■ **YOUR OBJECTIVE**: Render the lines below as a Markdown table with the columns "No." and "Line", numbering each row and skipping blank lines. Leave the pictures out of your answer.

───── RECORD EXCERPTS

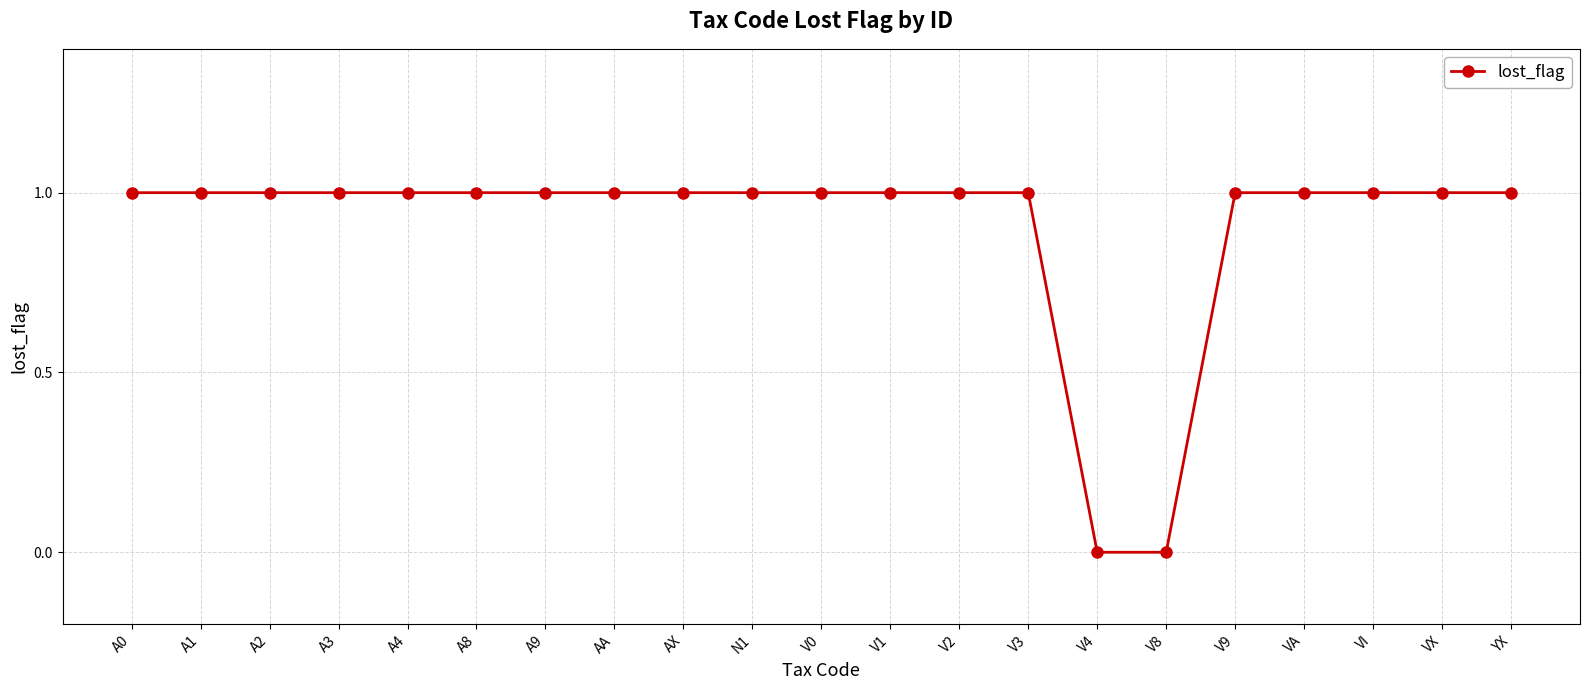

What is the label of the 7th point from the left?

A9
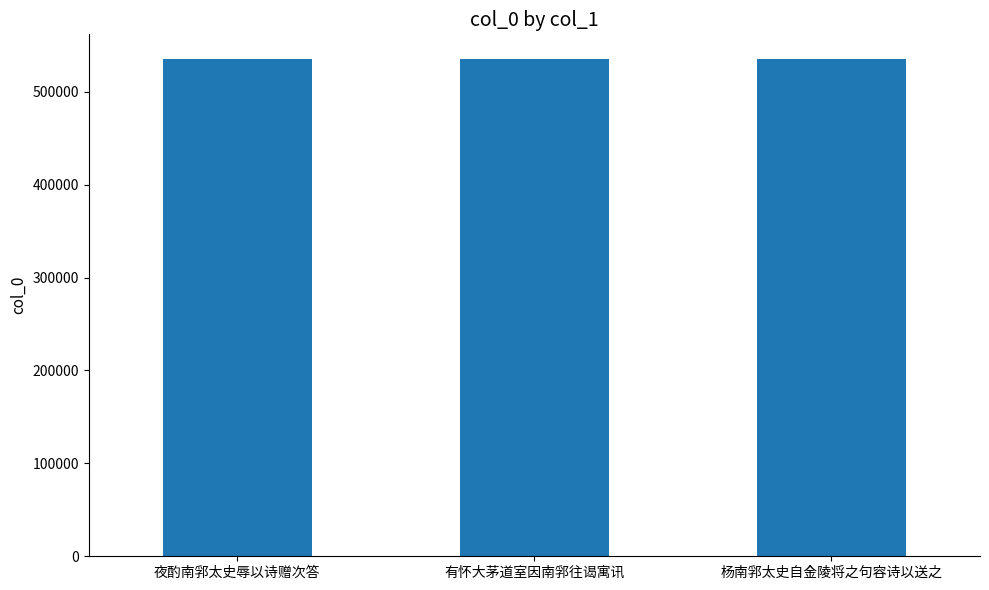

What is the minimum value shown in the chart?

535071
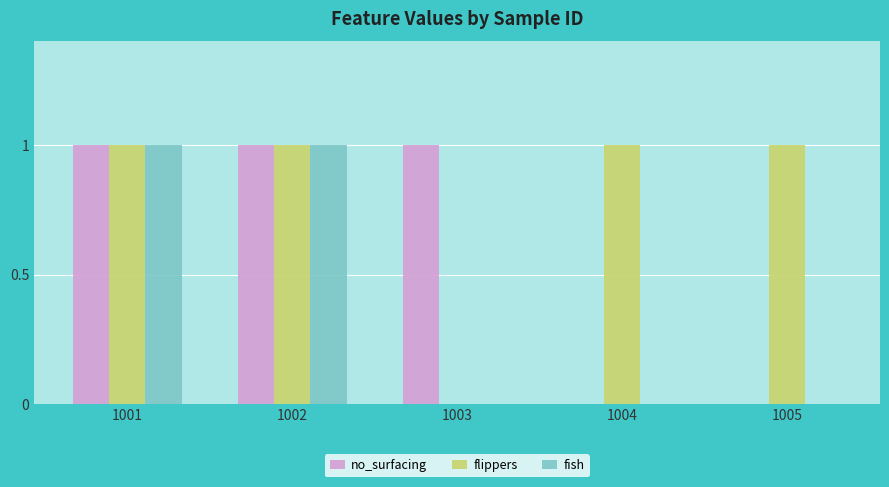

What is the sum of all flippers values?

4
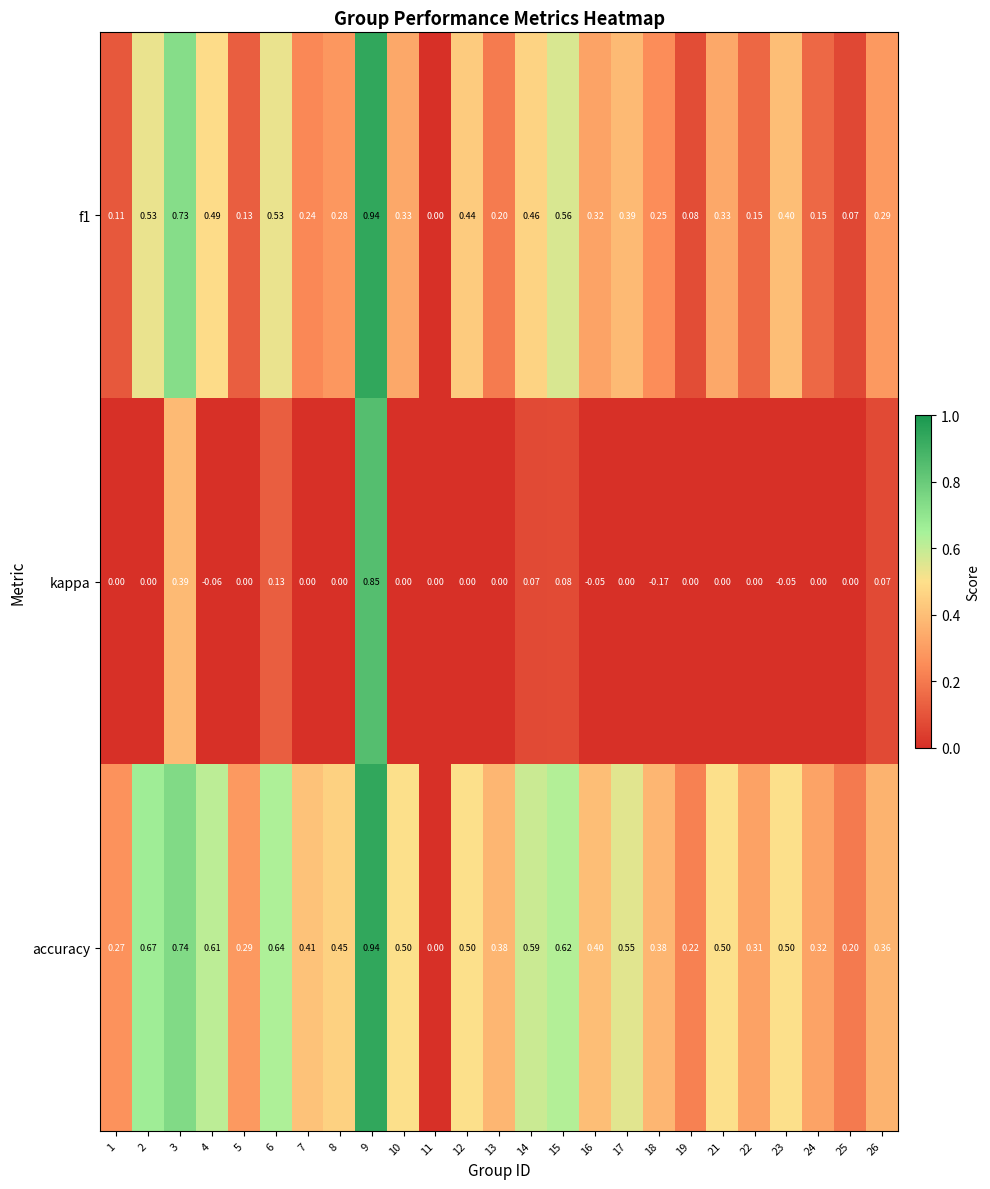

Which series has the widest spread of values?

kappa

──────────

■ **EXPECTED ANSWER**:
| No. | Line |
|---|---|
| 1 | What is the label of the 7th point from the left? |
| 2 | A9 |
| 3 | What is the minimum value shown in the chart? |
| 4 | 535071 |
| 5 | What is the sum of all flippers values? |
| 6 | 4 |
| 7 | Which series has the widest spread of values? |
| 8 | kappa |